Instruction :: Output each entry verbatim. Leave the images out.

:: Data for this task ::

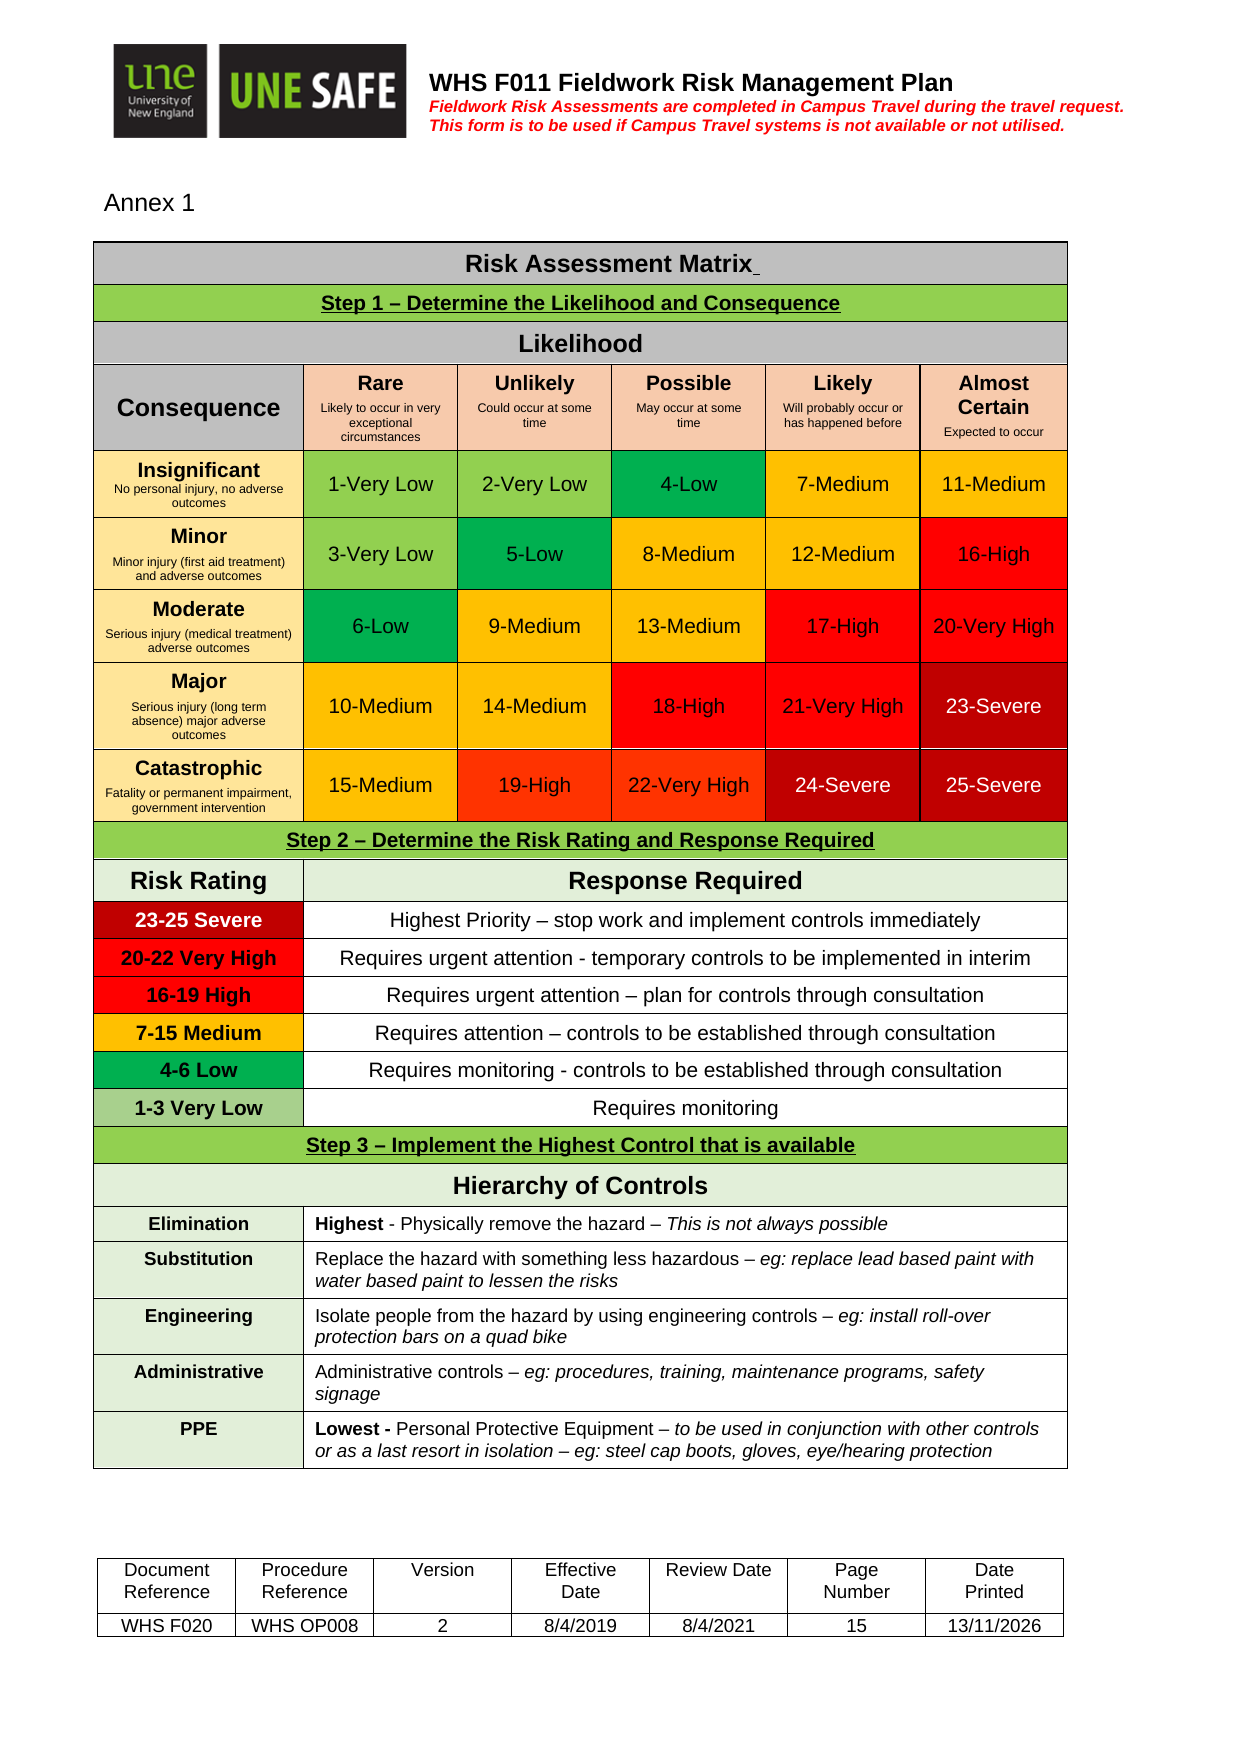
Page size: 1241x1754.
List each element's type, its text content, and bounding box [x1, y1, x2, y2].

table_cell Requires monitoring [304, 1089, 1067, 1126]
table_cell 18-High [612, 663, 765, 748]
table_cell 20-Very High [921, 590, 1067, 662]
table_cell Isolate people from the hazard by using engineering controls – eg: install roll-over protection bars on a quad bike [304, 1299, 1067, 1354]
table_cell 17-High [766, 590, 919, 662]
table_cell Substitution [94, 1242, 303, 1297]
table_cell Rare Likely to occur in very exceptional circumstances [304, 365, 457, 450]
table_cell 7-15 Medium [94, 1014, 303, 1051]
table_cell Requires urgent attention – plan for controls through consultation [304, 977, 1067, 1013]
table_cell 9-Medium [458, 590, 611, 662]
table_cell Step 3 – Implement the Highest Control that is available [94, 1127, 1067, 1163]
table_cell Elimination [94, 1207, 303, 1241]
table_cell Step 2 – Determine the Risk Rating and Response Required [94, 822, 1067, 858]
table_cell Administrative [94, 1355, 303, 1411]
table_cell 12-Medium [766, 518, 919, 589]
table_cell 10-Medium [304, 663, 457, 748]
table_cell Possible May occur at some time [612, 365, 765, 450]
table_cell 15-Medium [304, 750, 457, 821]
table_cell 6-Low [304, 590, 457, 662]
table_cell 13-Medium [612, 590, 765, 662]
table_cell Highest - Physically remove the hazard – This is not always possible [304, 1207, 1067, 1241]
table_cell Engineering [94, 1299, 303, 1354]
table_cell PPE [94, 1412, 303, 1467]
table_cell 5-Low [458, 518, 611, 589]
table_cell 16-High [921, 518, 1067, 589]
table_cell 14-Medium [458, 663, 611, 748]
table_cell 11-Medium [921, 451, 1067, 517]
table_cell Requires urgent attention - temporary controls to be implemented in interim [304, 939, 1067, 976]
table_cell Step 1 – Determine the Likelihood and Consequence [94, 285, 1067, 321]
picture [113, 44, 407, 138]
table_cell Minor Minor injury (first aid treatment) and adverse outcomes [94, 518, 303, 589]
table_cell 7-Medium [766, 451, 919, 517]
table_cell Administrative controls – eg: procedures, training, maintenance programs, safety signage [304, 1355, 1067, 1411]
table_cell 8-Medium [612, 518, 765, 589]
table_cell 3-Very Low [304, 518, 457, 589]
table_cell Hierarchy of Controls [94, 1164, 1067, 1206]
table_cell 22-Very High [612, 750, 765, 821]
table_cell 19-High [458, 750, 611, 821]
table_cell 1-3 Very Low [94, 1089, 303, 1126]
table_cell 2-Very Low [458, 451, 611, 517]
table_cell 4-Low [612, 451, 765, 517]
table_cell Catastrophic Fatality or permanent impairment, government intervention [94, 750, 303, 821]
table_cell Lowest - Personal Protective Equipment – to be used in conjunction with other controls or as a last resort in isolation – eg: steel cap boots, gloves, eye/hearing protection [304, 1412, 1067, 1467]
table_cell Replace the hazard with something less hazardous – eg: replace lead based paint with water based paint to lessen the risks [304, 1242, 1067, 1297]
table_cell 25-Severe [921, 750, 1067, 821]
table_cell 21-Very High [766, 663, 919, 748]
table_cell 23-25 Severe [94, 902, 303, 938]
table_cell 23-Severe [921, 663, 1067, 748]
table_cell 16-19 High [94, 977, 303, 1013]
table_cell Requires attention – controls to be established through consultation [304, 1014, 1067, 1051]
table_cell 1-Very Low [304, 451, 457, 517]
table_cell 24-Severe [766, 750, 919, 821]
table_cell Response Required [304, 860, 1067, 901]
table_cell Risk Rating [94, 860, 303, 901]
table_cell 20-22 Very High [94, 939, 303, 976]
table_cell Almost Certain Expected to occur [921, 365, 1067, 450]
table_cell Likely Will probably occur or has happened before [766, 365, 919, 450]
table_cell Major Serious injury (long term absence) major adverse outcomes [94, 663, 303, 748]
table_cell Moderate Serious injury (medical treatment) adverse outcomes [94, 590, 303, 662]
table_cell Insignificant No personal injury, no adverse outcomes [94, 451, 303, 517]
table_cell Consequence [94, 365, 303, 450]
table_cell Requires monitoring - controls to be established through consultation [304, 1052, 1067, 1088]
table_header Risk Assessment Matrix [94, 243, 1067, 284]
table_cell Likelihood [94, 322, 1067, 363]
table_cell 4-6 Low [94, 1052, 303, 1088]
table_cell Highest Priority – stop work and implement controls immediately [304, 902, 1067, 938]
table_cell Unlikely Could occur at some time [458, 365, 611, 450]
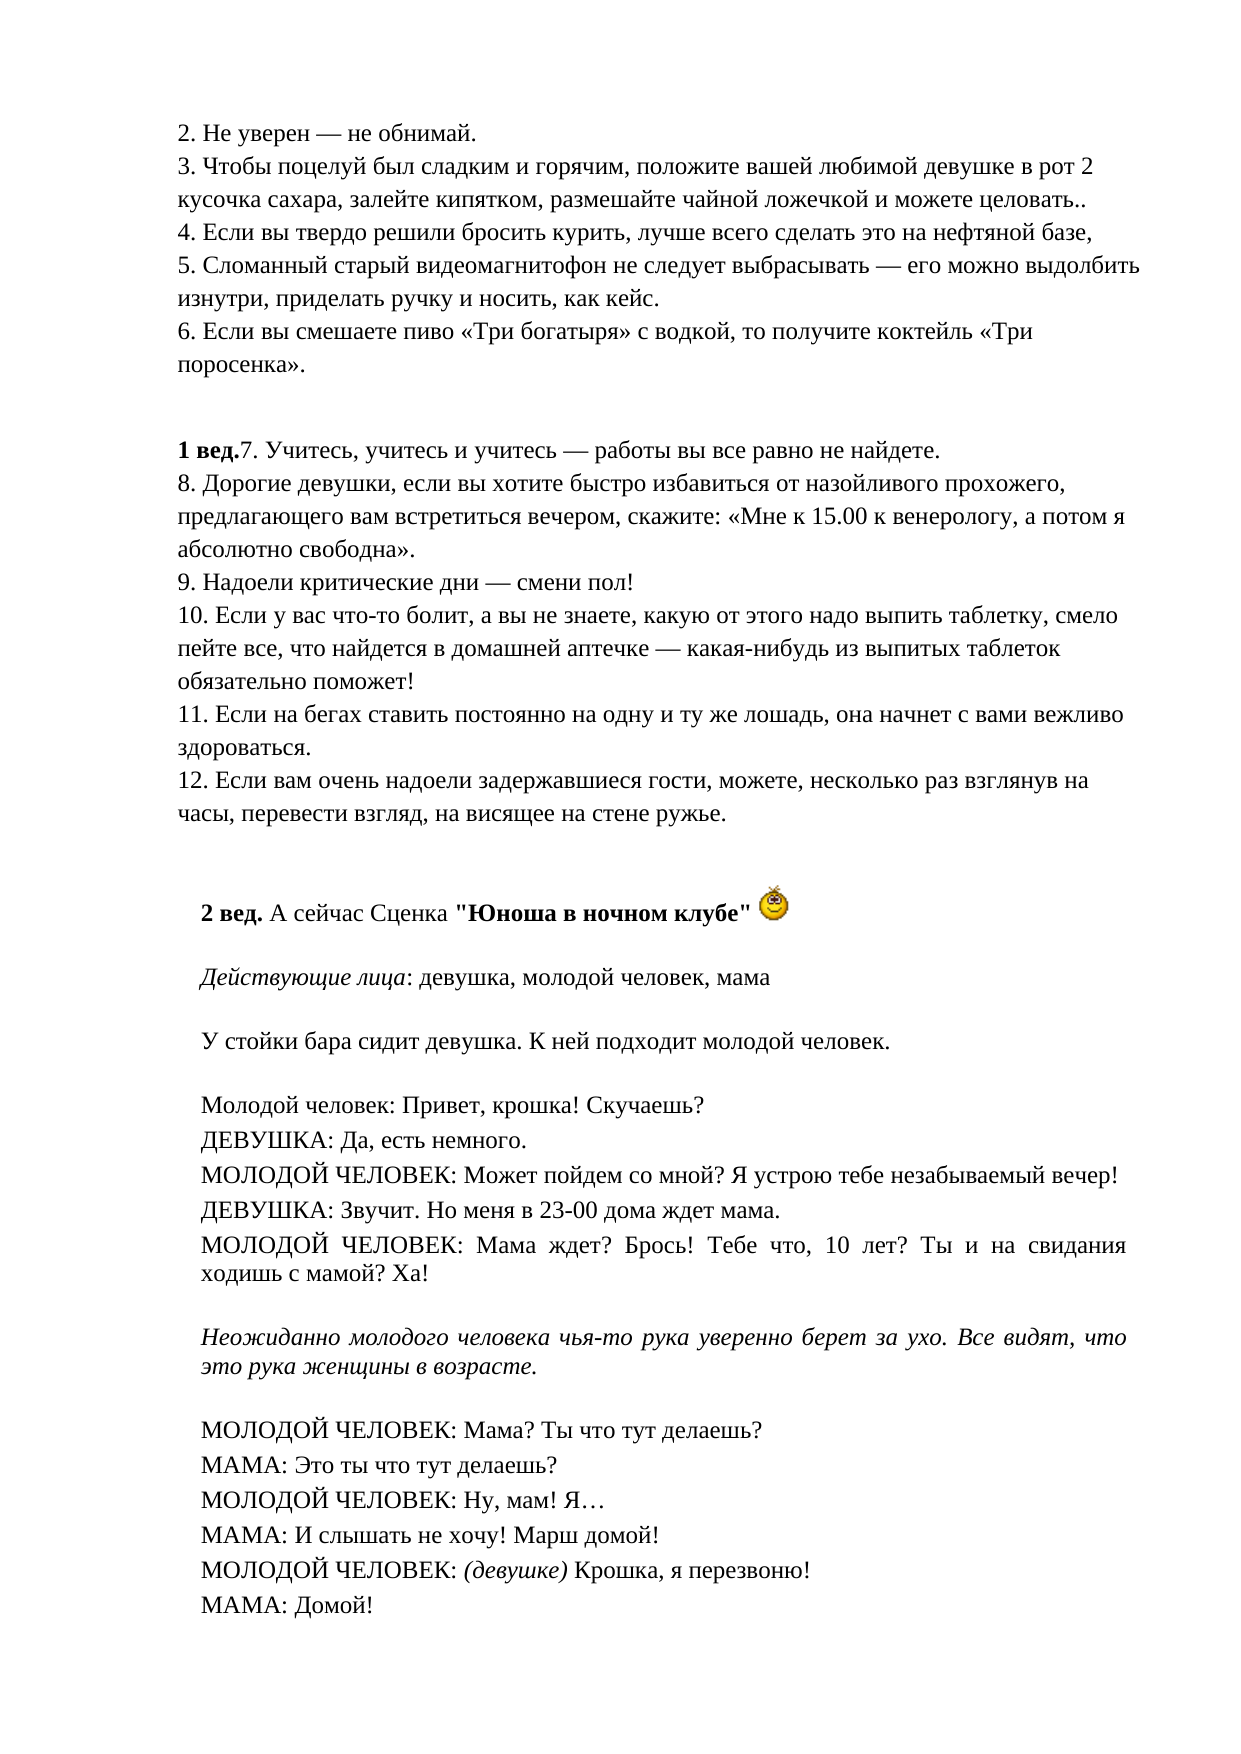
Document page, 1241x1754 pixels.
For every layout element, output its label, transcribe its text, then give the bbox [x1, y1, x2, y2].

:::

Exercise result ::
Page size: 1241x1754.
List each element's type, its text content, and bounding box [x1, y1, x2, y2].

table_cell Requires monitoring [304, 1089, 1067, 1126]
table_cell 18-High [612, 663, 765, 748]
table_cell 20-Very High [921, 590, 1067, 662]
table_cell Isolate people from the hazard by using engineering controls – eg: install roll-over protection bars on a quad bike [304, 1299, 1067, 1354]
table_cell 17-High [766, 590, 919, 662]
table_cell Substitution [94, 1242, 303, 1297]
table_cell Rare Likely to occur in very exceptional circumstances [304, 365, 457, 450]
table_cell 7-15 Medium [94, 1014, 303, 1051]
table_cell Requires urgent attention – plan for controls through consultation [304, 977, 1067, 1013]
table_cell 9-Medium [458, 590, 611, 662]
table_cell Step 3 – Implement the Highest Control that is available [94, 1127, 1067, 1163]
table_cell Elimination [94, 1207, 303, 1241]
table_cell Step 2 – Determine the Risk Rating and Response Required [94, 822, 1067, 858]
table_cell Administrative [94, 1355, 303, 1411]
table_cell 12-Medium [766, 518, 919, 589]
table_cell 10-Medium [304, 663, 457, 748]
table_cell Possible May occur at some time [612, 365, 765, 450]
table_cell 15-Medium [304, 750, 457, 821]
table_cell 6-Low [304, 590, 457, 662]
table_cell 13-Medium [612, 590, 765, 662]
table_cell Highest - Physically remove the hazard – This is not always possible [304, 1207, 1067, 1241]
table_cell Engineering [94, 1299, 303, 1354]
table_cell PPE [94, 1412, 303, 1467]
table_cell 5-Low [458, 518, 611, 589]
table_cell 16-High [921, 518, 1067, 589]
table_cell 14-Medium [458, 663, 611, 748]
table_cell 11-Medium [921, 451, 1067, 517]
table_cell Requires urgent attention - temporary controls to be implemented in interim [304, 939, 1067, 976]
table_cell Step 1 – Determine the Likelihood and Consequence [94, 285, 1067, 321]
picture [113, 44, 407, 138]
table_cell Minor Minor injury (first aid treatment) and adverse outcomes [94, 518, 303, 589]
table_cell 7-Medium [766, 451, 919, 517]
table_cell Administrative controls – eg: procedures, training, maintenance programs, safety signage [304, 1355, 1067, 1411]
table_cell 8-Medium [612, 518, 765, 589]
table_cell 3-Very Low [304, 518, 457, 589]
table_cell Hierarchy of Controls [94, 1164, 1067, 1206]
table_cell 22-Very High [612, 750, 765, 821]
table_cell 19-High [458, 750, 611, 821]
table_cell 1-3 Very Low [94, 1089, 303, 1126]
table_cell 2-Very Low [458, 451, 611, 517]
table_cell 4-Low [612, 451, 765, 517]
table_cell Catastrophic Fatality or permanent impairment, government intervention [94, 750, 303, 821]
table_cell Lowest - Personal Protective Equipment – to be used in conjunction with other controls or as a last resort in isolation – eg: steel cap boots, gloves, eye/hearing protection [304, 1412, 1067, 1467]
table_cell Replace the hazard with something less hazardous – eg: replace lead based paint with water based paint to lessen the risks [304, 1242, 1067, 1297]
table_cell 25-Severe [921, 750, 1067, 821]
table_cell 21-Very High [766, 663, 919, 748]
table_cell 23-25 Severe [94, 902, 303, 938]
table_cell 23-Severe [921, 663, 1067, 748]
table_cell 16-19 High [94, 977, 303, 1013]
table_cell Requires attention – controls to be established through consultation [304, 1014, 1067, 1051]
table_cell 1-Very Low [304, 451, 457, 517]
table_cell 24-Severe [766, 750, 919, 821]
table_cell Response Required [304, 860, 1067, 901]
table_cell Risk Rating [94, 860, 303, 901]
table_cell 20-22 Very High [94, 939, 303, 976]
table_cell Almost Certain Expected to occur [921, 365, 1067, 450]
table_cell Likely Will probably occur or has happened before [766, 365, 919, 450]
table_cell Major Serious injury (long term absence) major adverse outcomes [94, 663, 303, 748]
table_cell Moderate Serious injury (medical treatment) adverse outcomes [94, 590, 303, 662]
table_cell Insignificant No personal injury, no adverse outcomes [94, 451, 303, 517]
table_cell Consequence [94, 365, 303, 450]
table_cell Requires monitoring - controls to be established through consultation [304, 1052, 1067, 1088]
table_header Risk Assessment Matrix [94, 243, 1067, 284]
table_cell Likelihood [94, 322, 1067, 363]
table_cell 4-6 Low [94, 1052, 303, 1088]
table_cell Highest Priority – stop work and implement controls immediately [304, 902, 1067, 938]
table_cell Unlikely Could occur at some time [458, 365, 611, 450]
Document page, 1241x1754 pixels.
For every layout element, output its label, transcribe its text, then give the bbox [x1, y1, x2, y2].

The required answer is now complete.